TASK ITEM
Reproduce the lines below word for word, leaving the pictures out of your answer.
---
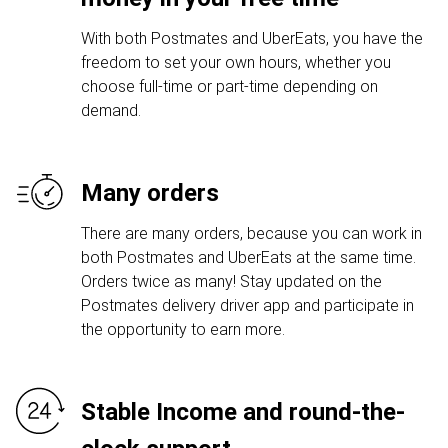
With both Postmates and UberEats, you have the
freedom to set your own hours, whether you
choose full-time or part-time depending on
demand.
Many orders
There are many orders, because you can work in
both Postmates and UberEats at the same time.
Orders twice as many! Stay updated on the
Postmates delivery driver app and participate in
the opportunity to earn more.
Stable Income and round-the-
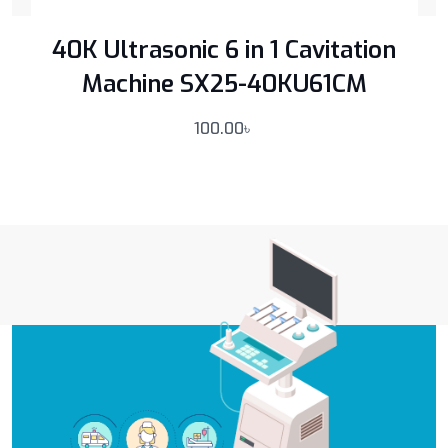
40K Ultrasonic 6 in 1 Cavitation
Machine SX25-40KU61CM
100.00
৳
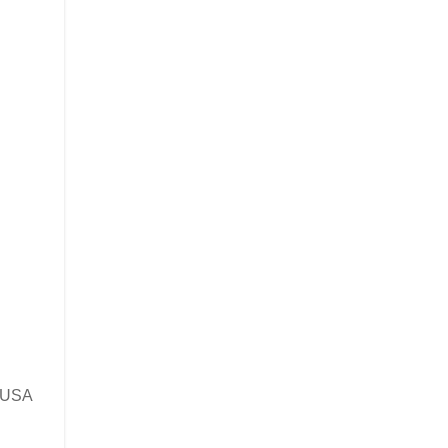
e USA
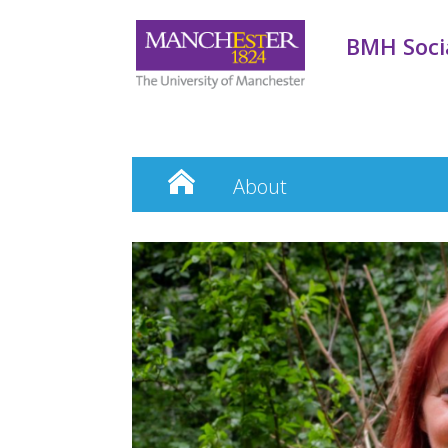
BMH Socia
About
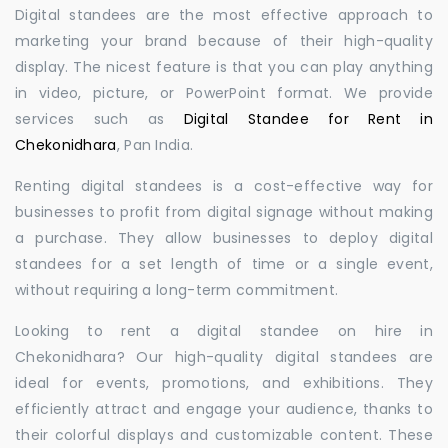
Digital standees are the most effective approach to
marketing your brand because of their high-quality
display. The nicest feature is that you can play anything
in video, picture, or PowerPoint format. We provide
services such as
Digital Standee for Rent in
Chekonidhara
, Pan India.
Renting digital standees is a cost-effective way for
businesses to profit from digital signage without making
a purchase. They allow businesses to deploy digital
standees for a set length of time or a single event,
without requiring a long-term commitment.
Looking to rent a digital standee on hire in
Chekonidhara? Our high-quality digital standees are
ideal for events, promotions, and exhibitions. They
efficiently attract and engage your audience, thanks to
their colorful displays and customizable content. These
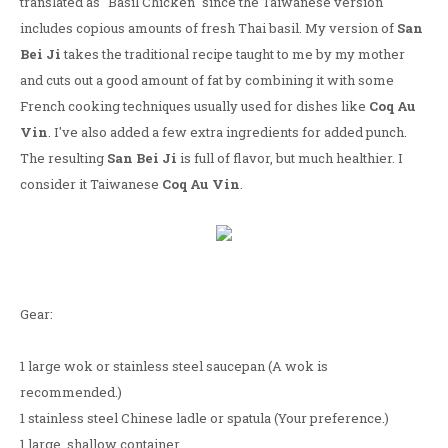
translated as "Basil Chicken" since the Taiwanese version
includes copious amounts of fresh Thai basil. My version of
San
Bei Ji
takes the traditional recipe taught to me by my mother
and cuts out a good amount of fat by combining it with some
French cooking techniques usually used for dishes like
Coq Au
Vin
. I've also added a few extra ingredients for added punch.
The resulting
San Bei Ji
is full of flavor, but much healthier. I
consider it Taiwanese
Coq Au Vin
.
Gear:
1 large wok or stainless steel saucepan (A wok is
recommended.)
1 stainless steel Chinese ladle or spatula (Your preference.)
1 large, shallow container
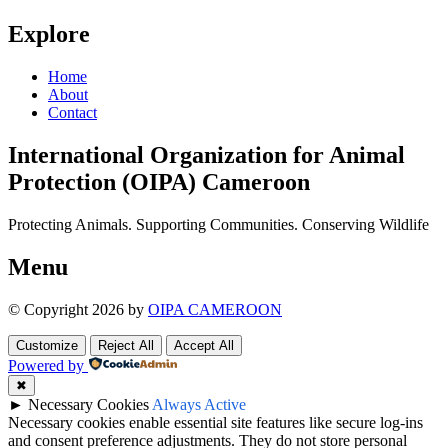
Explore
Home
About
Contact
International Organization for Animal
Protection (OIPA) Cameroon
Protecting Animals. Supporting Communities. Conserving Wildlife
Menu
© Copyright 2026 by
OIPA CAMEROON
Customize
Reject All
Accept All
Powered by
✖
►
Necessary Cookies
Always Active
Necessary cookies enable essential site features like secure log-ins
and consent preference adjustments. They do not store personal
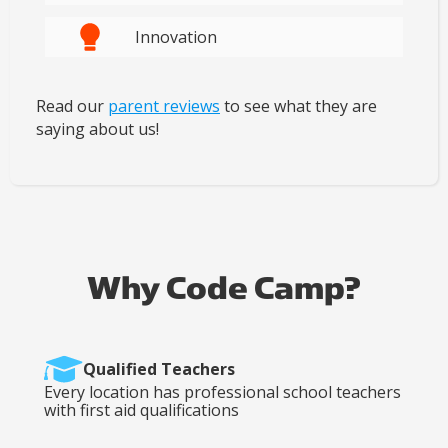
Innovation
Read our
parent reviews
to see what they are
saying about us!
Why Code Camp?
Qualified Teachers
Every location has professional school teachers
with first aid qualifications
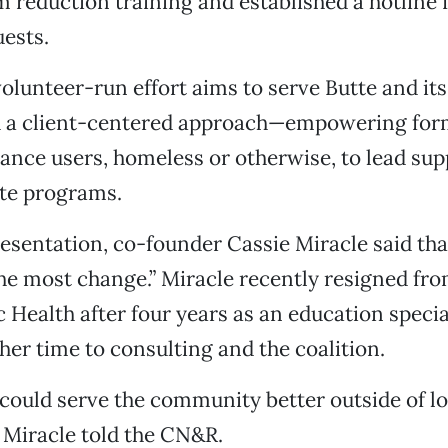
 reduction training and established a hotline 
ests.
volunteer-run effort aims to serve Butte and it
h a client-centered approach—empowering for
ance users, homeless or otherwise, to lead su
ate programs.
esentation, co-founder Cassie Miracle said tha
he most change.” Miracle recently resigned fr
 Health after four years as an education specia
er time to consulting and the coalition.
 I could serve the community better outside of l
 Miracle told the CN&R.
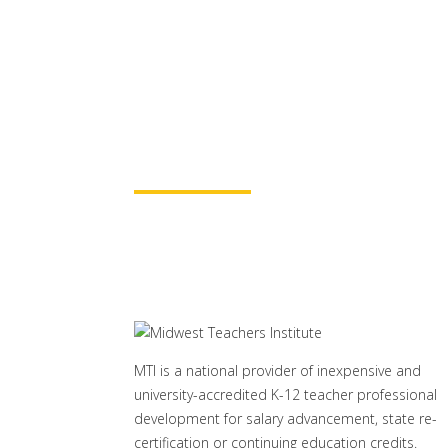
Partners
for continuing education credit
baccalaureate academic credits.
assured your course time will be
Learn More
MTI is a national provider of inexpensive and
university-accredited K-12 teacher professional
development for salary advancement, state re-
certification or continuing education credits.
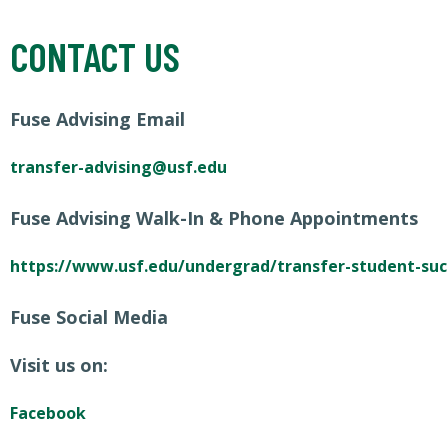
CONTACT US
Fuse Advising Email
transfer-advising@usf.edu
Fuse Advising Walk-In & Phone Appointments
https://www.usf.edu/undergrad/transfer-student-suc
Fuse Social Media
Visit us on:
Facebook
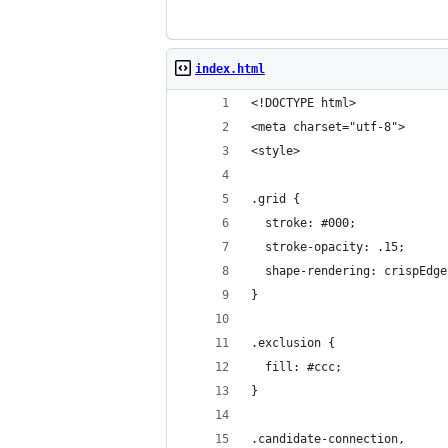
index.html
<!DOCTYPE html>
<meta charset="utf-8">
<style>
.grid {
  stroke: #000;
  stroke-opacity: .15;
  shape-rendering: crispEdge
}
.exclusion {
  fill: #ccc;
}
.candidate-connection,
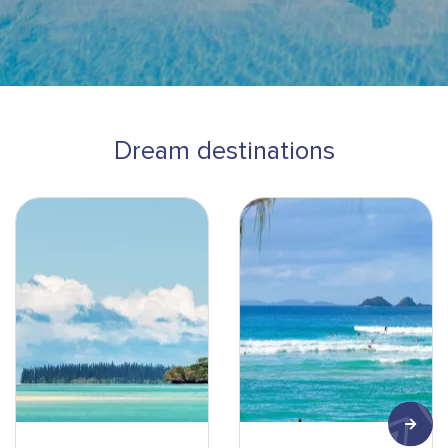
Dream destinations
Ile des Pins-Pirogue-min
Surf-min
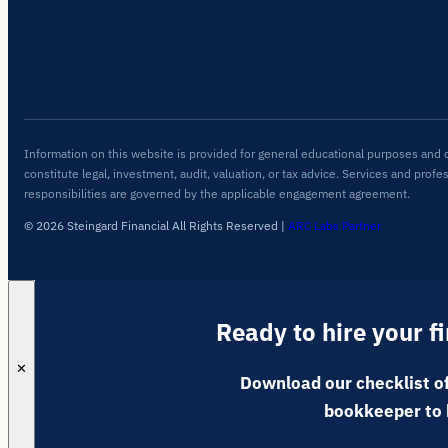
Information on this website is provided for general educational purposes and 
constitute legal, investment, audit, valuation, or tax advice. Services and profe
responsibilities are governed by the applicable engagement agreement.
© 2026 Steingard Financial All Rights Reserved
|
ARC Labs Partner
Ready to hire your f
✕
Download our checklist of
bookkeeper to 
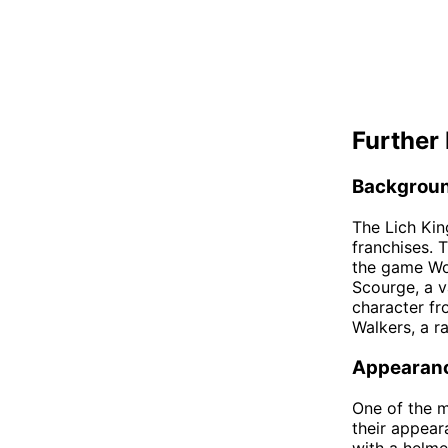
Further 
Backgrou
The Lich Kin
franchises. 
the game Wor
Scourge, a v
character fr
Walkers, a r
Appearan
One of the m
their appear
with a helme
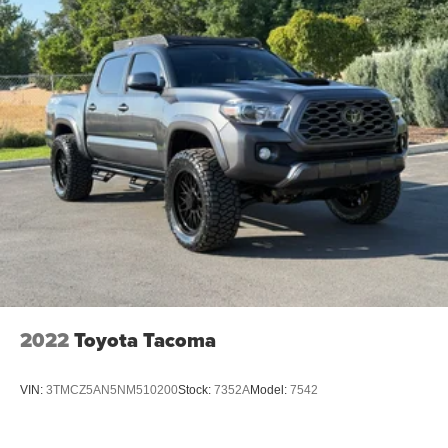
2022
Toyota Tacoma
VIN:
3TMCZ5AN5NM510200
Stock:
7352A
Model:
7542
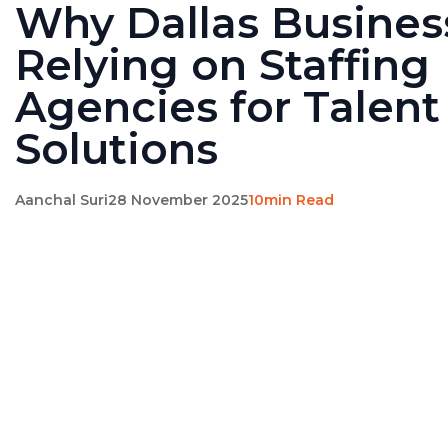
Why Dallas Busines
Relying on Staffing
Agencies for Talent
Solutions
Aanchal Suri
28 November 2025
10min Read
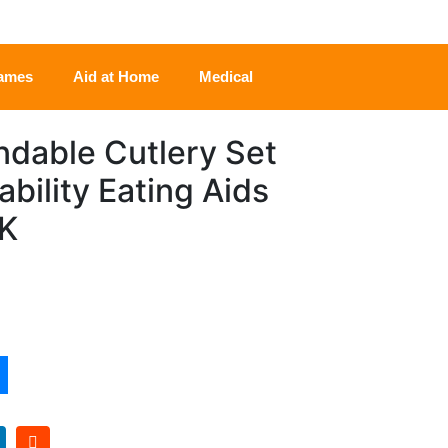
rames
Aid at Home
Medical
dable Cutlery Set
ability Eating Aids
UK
---
RESULT OF THIS TASK
With both Postmates and UberEats, you have the
freedom to set your own hours, whether you
choose full-time or part-time depending on
demand.
Many orders
There are many orders, because you can work in
both Postmates and UberEats at the same time.
Orders twice as many! Stay updated on the
Postmates delivery driver app and participate in
the opportunity to earn more.
Stable Income and round-the-
40K Ultrasonic 6 in 1 Cavitation
Machine SX25-40KU61CM
100.00
৳
e USA
BMH Socia
About
Digital standees are the most effective approach to
marketing your brand because of their high-quality
display. The nicest feature is that you can play anything
in video, picture, or PowerPoint format. We provide
services such as
Digital Standee for Rent in
Chekonidhara
, Pan India.
Renting digital standees is a cost-effective way for
businesses to profit from digital signage without making
a purchase. They allow businesses to deploy digital
standees for a set length of time or a single event,
without requiring a long-term commitment.
Looking to rent a digital standee on hire in
Chekonidhara? Our high-quality digital standees are
ideal for events, promotions, and exhibitions. They
efficiently attract and engage your audience, thanks to
their colorful displays and customizable content. These
translated as "Basil Chicken" since the Taiwanese version
includes copious amounts of fresh Thai basil. My version of
San
Bei Ji
takes the traditional recipe taught to me by my mother
and cuts out a good amount of fat by combining it with some
French cooking techniques usually used for dishes like
Coq Au
Vin
. I've also added a few extra ingredients for added punch.
The resulting
San Bei Ji
is full of flavor, but much healthier. I
consider it Taiwanese
Coq Au Vin
.
Gear:
1 large wok or stainless steel saucepan (A wok is
recommended.)
1 stainless steel Chinese ladle or spatula (Your preference.)
1 large, shallow container
Explore
Home
About
Contact
International Organization for Animal
Protection (OIPA) Cameroon
Protecting Animals. Supporting Communities. Conserving Wildlife
Menu
© Copyright 2026 by
OIPA CAMEROON
Customize
Reject All
Accept All
Powered by
✖
►
Necessary Cookies
Always Active
Necessary cookies enable essential site features like secure log-ins
and consent preference adjustments. They do not store personal
Innovation
Read our
parent reviews
to see what they are
saying about us!
Why Code Camp?
Qualified Teachers
Every location has professional school teachers
with first aid qualifications
 reduction training and established a hotline 
ests.
volunteer-run effort aims to serve Butte and it
h a client-centered approach—empowering for
ance users, homeless or otherwise, to lead su
ate programs.
esentation, co-founder Cassie Miracle said tha
he most change.” Miracle recently resigned fr
 Health after four years as an education specia
er time to consulting and the coalition.
 I could serve the community better outside of l
 Miracle told the CN&R.
Partners
for continuing education credit
baccalaureate academic credits.
assured your course time will be
Learn More
MTI is a national provider of inexpensive and
university-accredited K-12 teacher professional
development for salary advancement, state re-
certification or continuing education credits.
CONTACT US
Fuse Advising Email
transfer-advising@usf.edu
Fuse Advising Walk-In & Phone Appointments
https://www.usf.edu/undergrad/transfer-student-suc
Fuse Social Media
Visit us on:
Facebook
index.html
<!DOCTYPE html>
<meta charset="utf-8">
<style>
.grid {
  stroke: #000;
  stroke-opacity: .15;
  shape-rendering: crispEdge
}
.exclusion {
  fill: #ccc;
}
.candidate-connection,
Dream destinations
Ile des Pins-Pirogue-min
Surf-min
Information on this website is provided for general educational purposes and 
constitute legal, investment, audit, valuation, or tax advice. Services and profe
responsibilities are governed by the applicable engagement agreement.
© 2026 Steingard Financial All Rights Reserved
|
ARC Labs Partner
Ready to hire your f
✕
Download our checklist of
bookkeeper to 
Further 
Backgrou
The Lich Kin
franchises. 
the game Wor
Scourge, a v
character fr
Walkers, a r
Appearan
One of the m
their appear
with a helme
2022
Toyota Tacoma
VIN:
3TMCZ5AN5NM510200
Stock:
7352A
Model:
7542
Why Dallas Busines
Relying on Staffing
Agencies for Talent
Solutions
Aanchal Suri
28 November 2025
10min Read
rames
Aid at Home
Medical
dable Cutlery Set
ability Eating Aids
UK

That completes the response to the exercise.